Enveredei pelo jornalismo, fui
tomando gosto pela coisa e produzindo, à margem, meus furtivos
textos literários, que mantive, por muito tempo em segredo, na
gaveta, longe dos olhares (críticos e indiscretos) alheios, até que
assumi de vez o primitivo e quase esquecido sonho de menino: ser
escritor.
Como ia dizendo no início
dessas recordações, um dia desses descobri a razão de tamanho
fascínio pelos números. E quem me abriu os olhos foi alguém dos
mais ilustres (e põe ilustre nisso!). Foi ninguém menos do que
Machado de Assis.
Lendo a série de crônicas
que ele publicou em sua coluna “História de quinze dias”, no
jornal “Gazeta de Notícias” do Rio de Janeiro, na datada de 1°
de junho de 1876 deparei-me com este trecho revelador: “Gosto dos
algarismos, porque não são de meias medidas nem de metáforas. Eles
dizem as coisas pelo seu nome, às vezes um nome feio, mas não
havendo outro, não o escolhem. São sinceros, francos, ingênuos. As
letras fizeram-se para frases; o algarismo não tem frases, nem
retórica”.
Eureka! Bateu instantaneamente
no cocuruto um relâmpago de compreensão! É isso aí! Como o mais
genial escritor brasileiro, também descobri que gosto dos algarismos
por eles não serem de meias medidas. Caracterizam-se pelo rigor,
pela exatidão, pela certeza. São o oposto da vida, embora eu a
encare como intrincadíssimo problema matemático que me desafia a
solucioná-la.
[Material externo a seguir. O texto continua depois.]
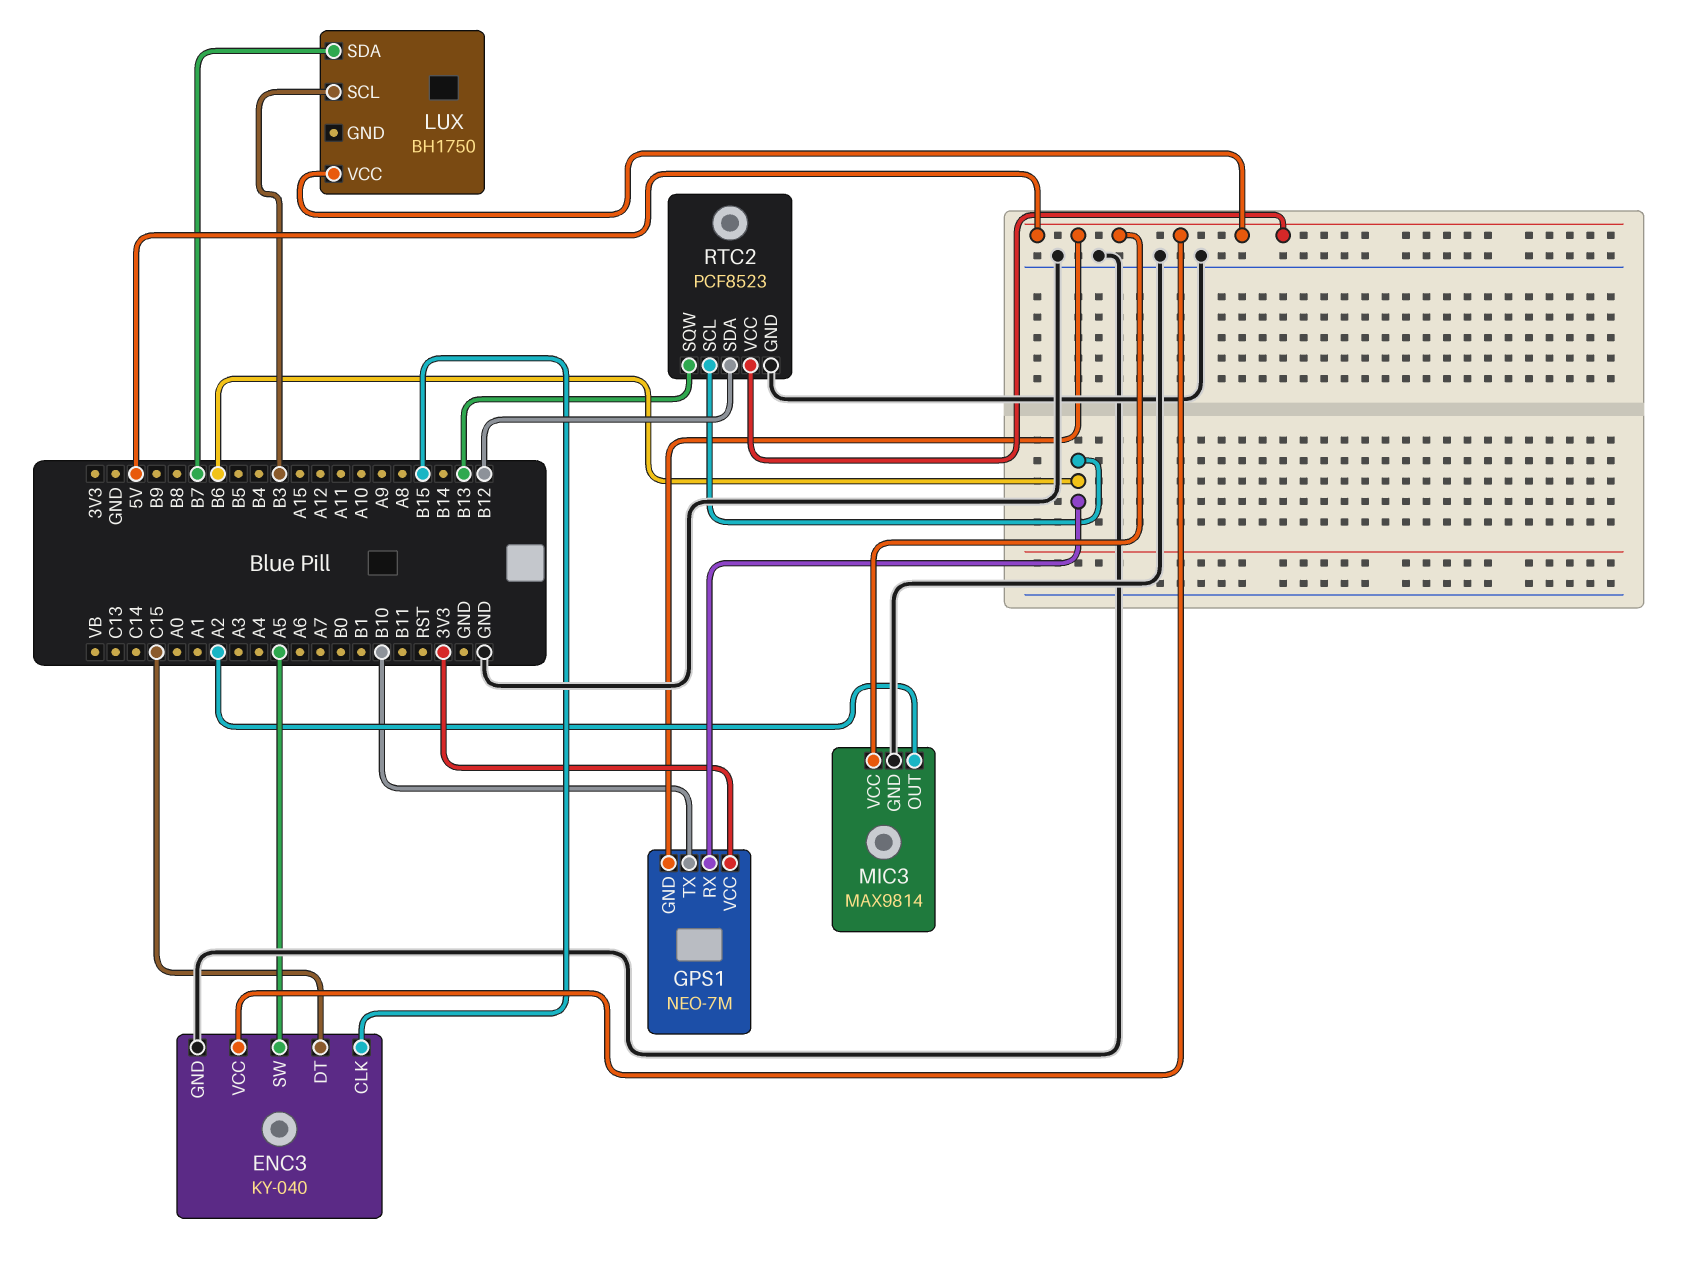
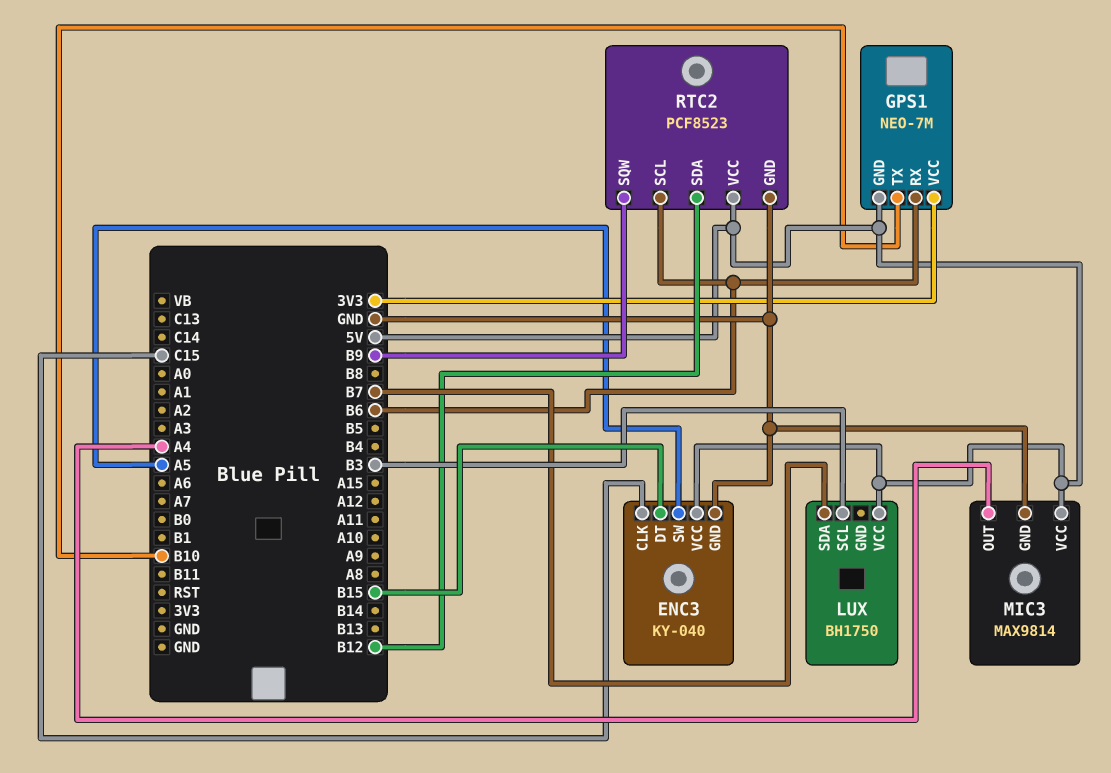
ENC3 pin CLK: B15 -> C15
ENC3 pin DT: C15 -> B15
MIC3 pin OUT: A2 -> A4
RTC2 pin SQW: B13 -> B9

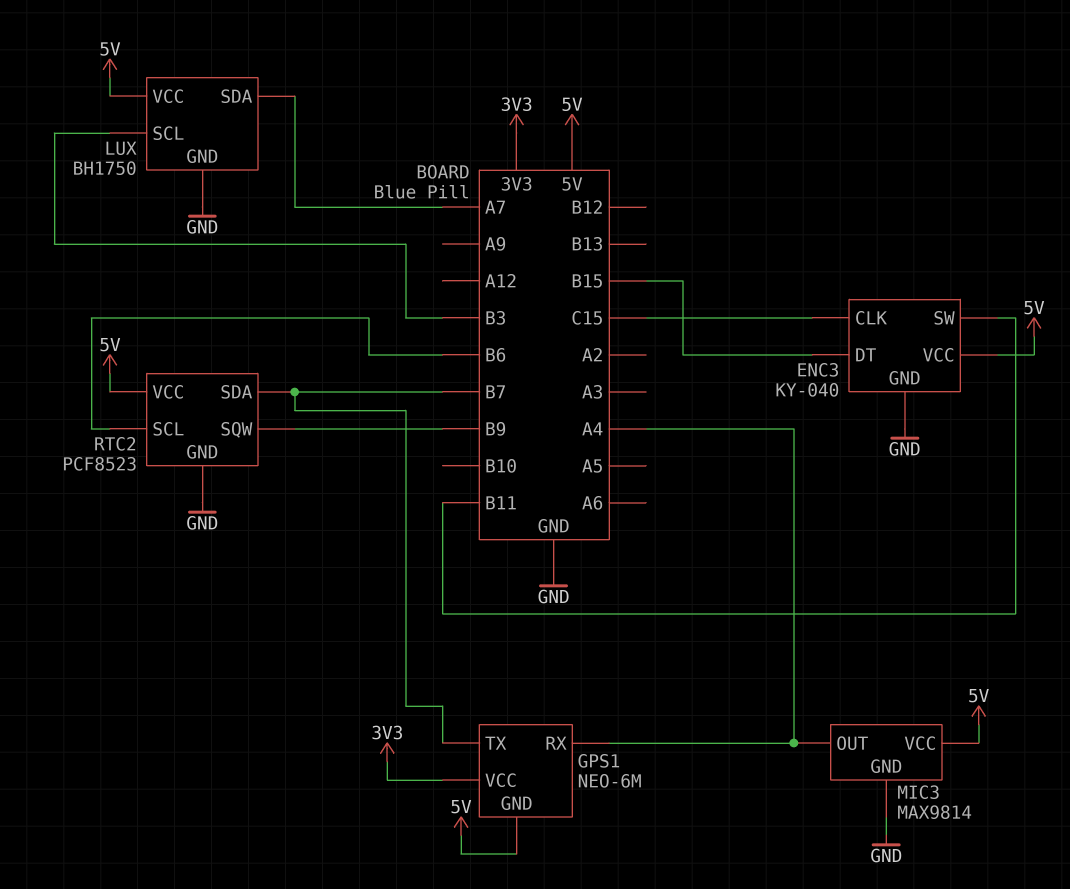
ENC3 pin SW: A5 -> B11
GPS1: NEO-7M -> NEO-6M
GPS1 pin RX: B6 -> A4
GPS1 pin TX: B10 -> B7
LUX pin GND: none -> GND
LUX pin SDA: B7 -> A7
RTC2 pin SDA: B12 -> B7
Estou tentando.
Ademais, gostaria que as
pessoas (todas elas, inclusive eu) fossem como Machado de Assis diz
que são os algarismos: sinceros, francos, ingênuos. São três
características francamente em falta nos relacionamentos cotidianos,
não importa sua natureza, se afetivos, profissionais, sociais
etc.etc.etc. Mas isso já é querer demais, não é mesmo?